In this chapter we will describe the design of infinite impulse response (IIR) digital filters. The impulse response of an IIR digital filter has an infinite extent or length or duration, hence the name IIR filters. Design of an IIR filter amounts to the determination of its impulse response sequence {h[n]} in the discrete-time domain or to the determination of its transfer function H(e^jΩ) in the frequency domain. The design can also be accomplished in the Z-domain. In fact, this is the most commonly used domain. The theory of analog filters preceded that of digital filters. Elegant design techniques for analog filters in the frequency domain were developed much earlier than the development of digital filters. As a result, we will adopt some of the techniques used to design analog filters in designing an IIR digital filter. In order to facilitate the design of an IIR digital filter, one must specify certain parameters of the desired filter. These parameters can be in the discrete-time domain or in the frequency domain. Once the parameters or specifications are known, the task is to come up with either the impulse response sequence or the transfer function that approximates the specifications of the desired filter as closely as possible. In the discrete-time domain, one of the design techniques is known as the impulse invariance method. In the frequency domain, the design will yield a Butterworth or Chebyshev or elliptic filter. These three design procedures will result in a closed-form solution.

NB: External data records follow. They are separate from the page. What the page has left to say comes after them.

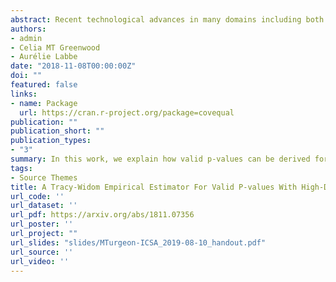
```yaml
---
abstract: Recent technological advances in many domains including both genomics and brain imaging have led to an abundance of high-dimensional and correlated data being routinely collected. Classical multivariate approaches like Multivariate Analysis of Variance (MANOVA) and Canonical Correlation Analysis (CCA) can be used to study relationships between such multivariate datasets. Yet, special care is required with high-dimensional data, as the test statistics may be ill-defined and classical inference procedures break down. In this work, we explain how valid p-values can be derived for these multivariate methods even in high dimensional datasets. Our main contribution is an empirical estimator for the largest root distribution of a singular double Wishart problem; this general framework underlies many common multivariate analysis approaches. From a small number of permutations of the data, we estimate the location and scale parameters of a parametric Tracy-Widom family that provides a good approximation of this distribution. Through simulations, we show that this estimated distribution also leads to valid p-values that can be used for high-dimensional inference. We then apply our approach to a pathway-based analysis of the association between DNA methylation and disease type in patients with systemic auto-immune rheumatic diseases.
authors:
- admin
- Celia MT Greenwood
- Aurélie Labbe
date: "2018-11-08T00:00:00Z"
doi: ""
featured: false
links:
- name: Package
  url: https://cran.r-project.org/package=covequal
publication: ""
publication_short: ""
publication_types:
- "3"
summary: In this work, we explain how valid p-values can be derived for these multivariate methods even in high dimensional datasets. Our main contribution is an empirical estimator for the largest root distribution of a singular double Wishart problem; this general framework underlies many common multivariate analysis approaches.
tags:
- Source Themes
title: A Tracy-Widom Empirical Estimator For Valid P-values With High-Dimensional Datasets
url_code: ''
url_dataset: ''
url_pdf: https://arxiv.org/abs/1811.07356
url_poster: ''
url_project: ""
url_slides: "slides/MTurgeon-ICSA_2019-08-10_handout.pdf"
url_source: ''
url_video: ''
---
```


<!--
{{% alert note %}}
Click the *Slides* button above to demo Academic's Markdown slides feature.
{{% /alert %}}

Supplementary notes can be added here, including [code and math](https://sourcethemes.com/academic/docs/writing-markdown-latex/).
-->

Similarly, the impulse invariance technique will also result in a closed-form solution to the design of IIR digital filters. In addition to these analytical methods, an IIR digital filter can also be designed using iterative techniques. These are called the computer-aided design. Let us first describe the impulse invariance method of designing an IIR digital filter. We will then deal with the design in the frequency domain and the computer-aided design.